┏━━

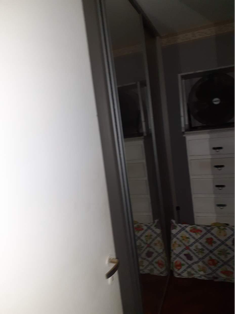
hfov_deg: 51.4
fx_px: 244
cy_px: 157
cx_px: 118
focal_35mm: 27
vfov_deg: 65.3
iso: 1000
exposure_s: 1/17
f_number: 1.9
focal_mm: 3.6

┗━━

● **Problem to work on**
Your copy should match the listing exactly, apart from the pictures it leaves out.

● **Response**
hfov_deg: 51.4
fx_px: 244
cy_px: 157
cx_px: 118
focal_35mm: 27
vfov_deg: 65.3
iso: 1000
exposure_s: 1/17
f_number: 1.9
focal_mm: 3.6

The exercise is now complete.